目の下の膨らみに対して経結膜脱脂法を行ってもクマが改善して見えないことがあります。
今回はその例についてご紹介いたします。
上記症例では膨らみに対して経結膜脱脂法のみを行っております。
術後1ヶ月の時をみていただきますと膨らみはある程度なくなり、赤いクマは消失しておりますが、目の下の色調はやや暗くなっております。
これは二つの要素が関係しています。
①一つ目は「脱脂に伴う色味の変化」によるものです。
②もう一つは輪郭による要素です。膨らみが無くなった時の光の当たり方が目元と頬で違うからです。
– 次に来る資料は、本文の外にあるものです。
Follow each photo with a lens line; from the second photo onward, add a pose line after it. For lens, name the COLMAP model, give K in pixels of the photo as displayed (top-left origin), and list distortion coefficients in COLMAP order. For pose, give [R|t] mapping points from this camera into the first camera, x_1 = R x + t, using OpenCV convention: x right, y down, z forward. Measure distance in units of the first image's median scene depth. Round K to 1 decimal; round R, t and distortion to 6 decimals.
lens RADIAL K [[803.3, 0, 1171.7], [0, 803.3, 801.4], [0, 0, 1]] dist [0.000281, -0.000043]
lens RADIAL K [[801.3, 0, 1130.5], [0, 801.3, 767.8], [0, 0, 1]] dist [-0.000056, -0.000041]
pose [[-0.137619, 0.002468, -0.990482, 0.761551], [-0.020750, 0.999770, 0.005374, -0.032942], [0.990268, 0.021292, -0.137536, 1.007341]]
術後1ヶ月のときに比べて術後3ヶ月のときの方が弱冠クマが改善して見えると思います。
実はこれはクマが良くなったのではなく、写真を撮るときの顔の角度の違いによるものです。
これを理解するには「目の下のクマの色と形の関係」を理解する必要があります。
そして目元のクマだけを見ていてもどうしてクマがあるのかが理解できないと思います。
目元から口までの輪郭を見ないと経結膜脱脂法でクマが改善するかどうかは評価できません。
日常生活でクマが改善して見えるようにするには「クマが改善して見える目元から頬にかけての形」にする必要があります。(症状によっては限界もあります。)
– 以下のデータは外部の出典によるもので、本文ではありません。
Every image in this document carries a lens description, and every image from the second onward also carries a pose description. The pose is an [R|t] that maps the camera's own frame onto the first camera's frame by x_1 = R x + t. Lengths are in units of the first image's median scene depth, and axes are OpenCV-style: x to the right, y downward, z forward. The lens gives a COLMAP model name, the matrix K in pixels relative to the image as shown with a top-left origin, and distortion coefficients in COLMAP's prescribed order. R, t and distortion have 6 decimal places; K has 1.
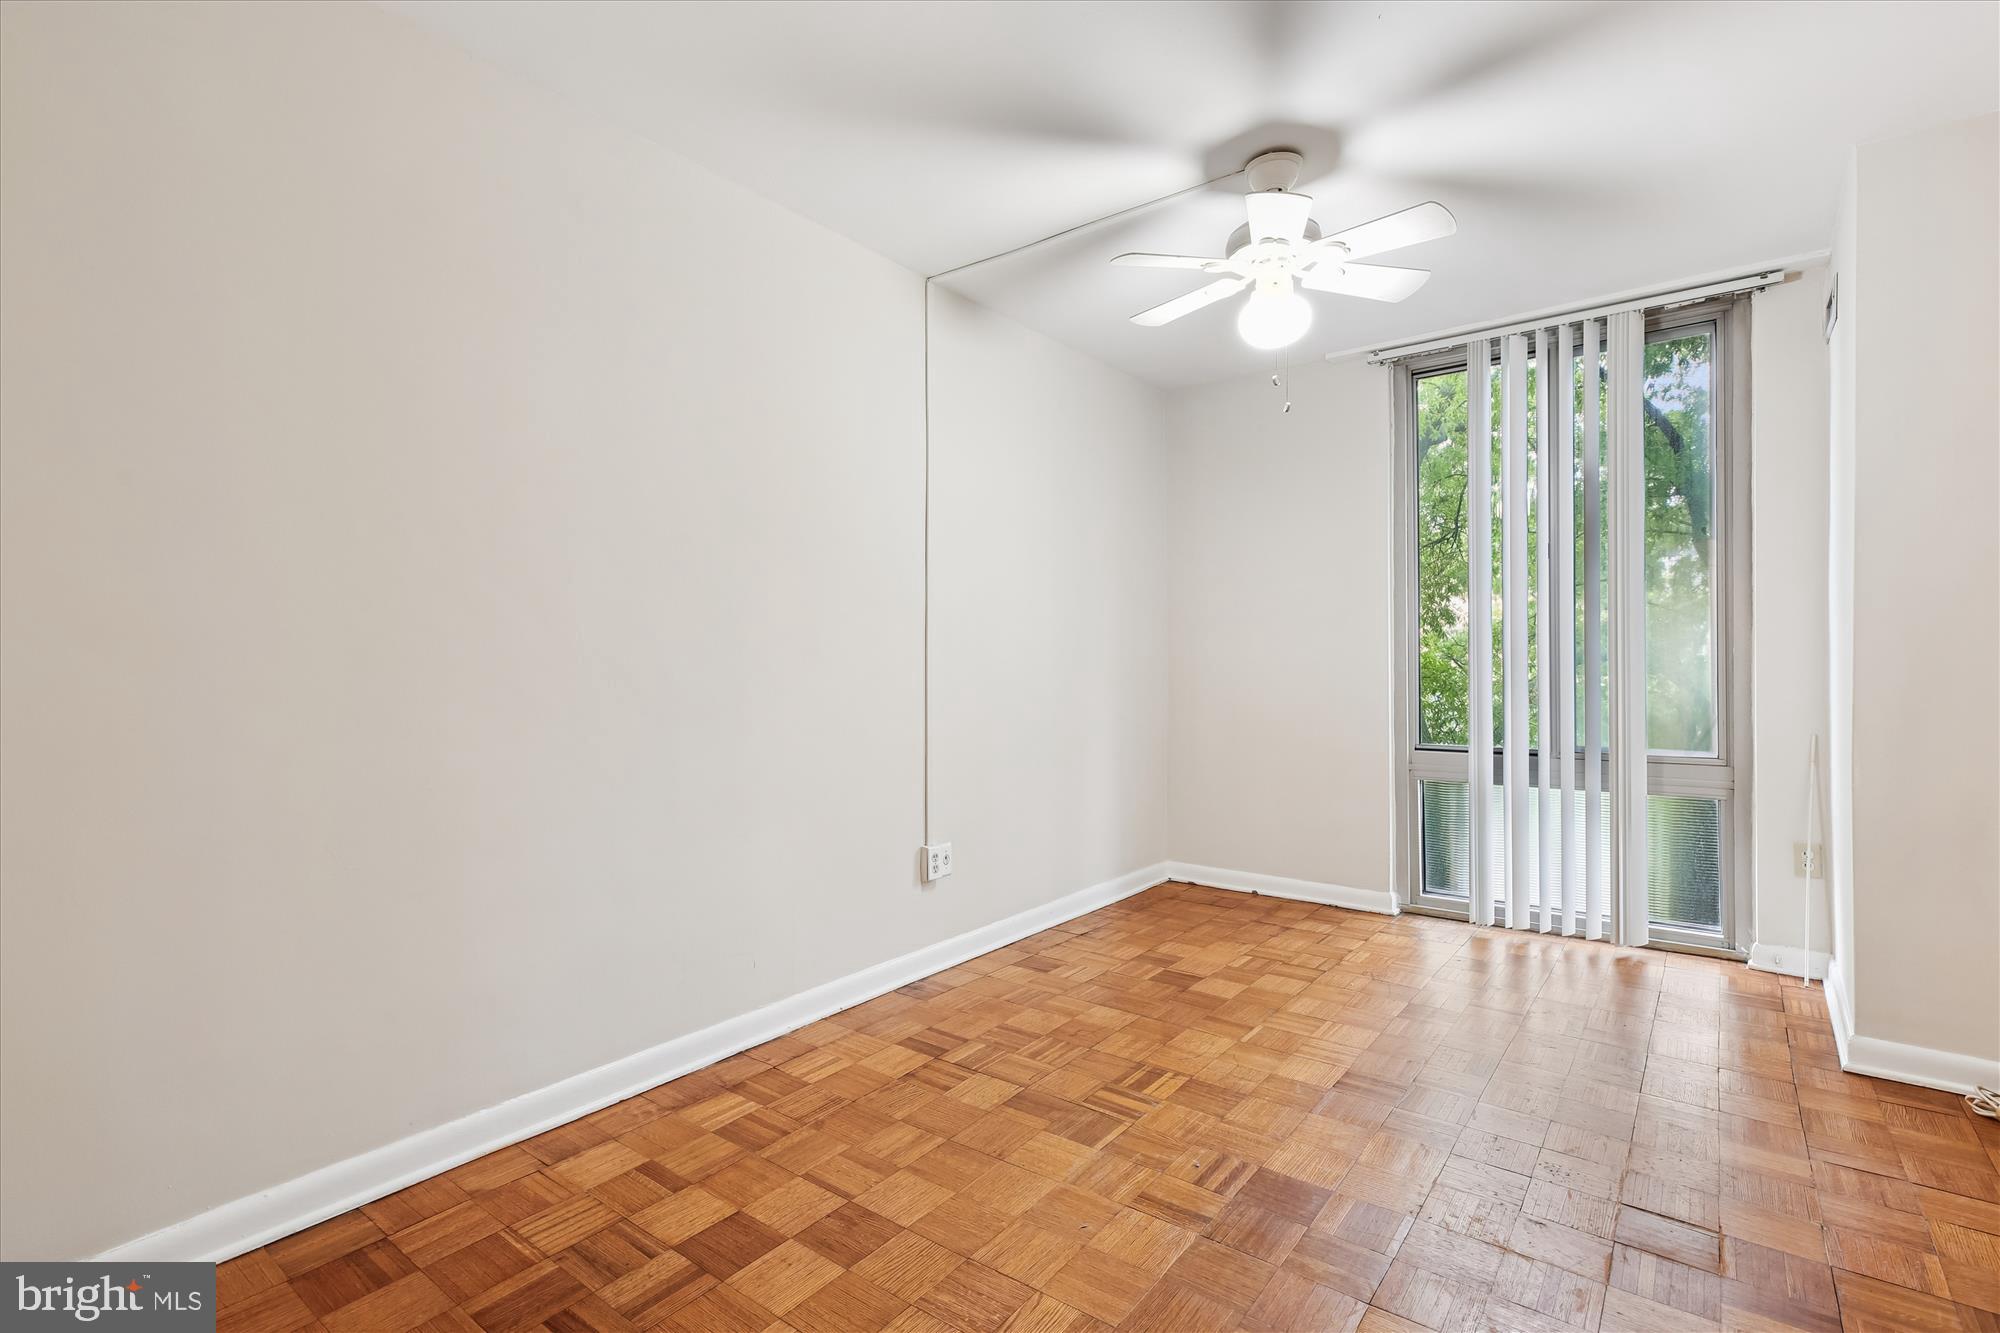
lens RADIAL K [[890.7, 0, 1001.8], [0, 890.7, 656.6], [0, 0, 1]] dist [0.002133, 0.000089]
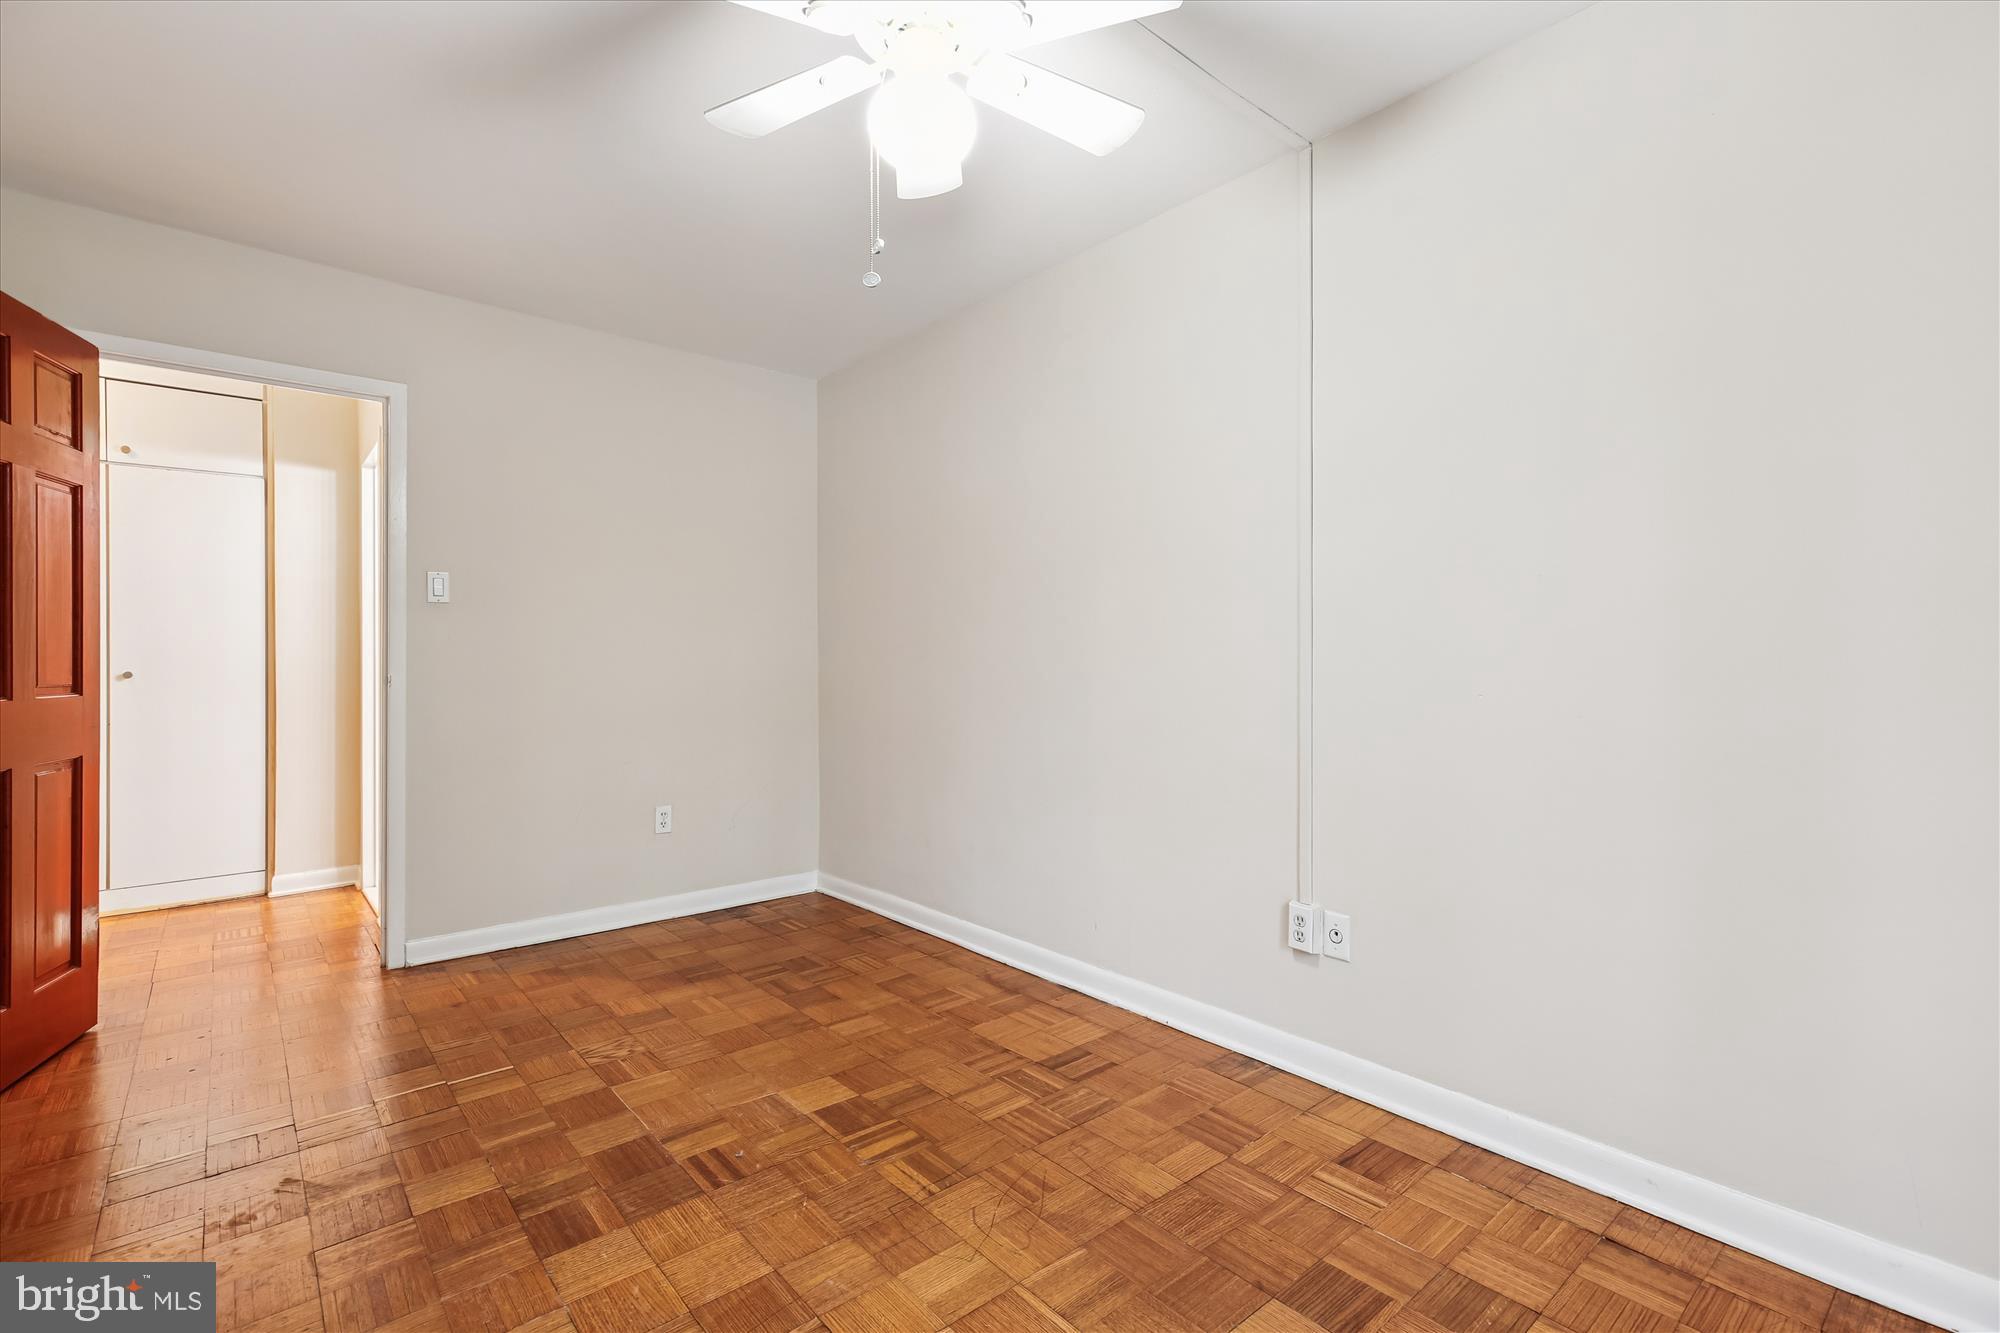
lens RADIAL K [[890.7, 0, 1001.8], [0, 890.7, 656.6], [0, 0, 1]] dist [0.002133, 0.000089]
pose [[-0.176609, -0.002508, -0.984278, 0.875677], [0.006088, 0.999975, -0.003640, 0.009630], [0.984262, -0.006636, -0.176589, 1.115018]]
症状によっては経結膜脱脂法だけではなく経結膜的眼窩脂肪移動術や(微細分離)脂肪注入の併用をご提案する理由がまさにここにあります。
経結膜的眼窩脂肪移動術(裏ハムラ法)は①に強く、脂肪注入の併用は②に効果的です。
経結膜脱脂法はたるみや膨らみの治療にはなってもクマの治療にはならないことがあります。
今回の症例のようにご本人様が納得されていれば全く問題はありません。
膨らみの減らし方は手術中にご本人様と相談しながら決めました。
術後の評価としては、今回は左目の下(向かって右目の下)にあと少し膨らみが残って見えました。
ご本人様は気にならないとのことでした。
気になるようでしたら再度追加で膨らみを減らすことは可能ですが、色調はさらに暗くなります。
*補足
術後1ヶ月と術後3ヶ月の比較のように少し顔の角度が違うだけでもクマは見え方が違いますのでクマの症例写真を評価するときにはその点に注意することが大切です。
また、わずかなむくみがある状態でもクマは改善して見えますのでむくみが完全にひいた状態(3ヶ月から半年以上)で評価をすることが大切です。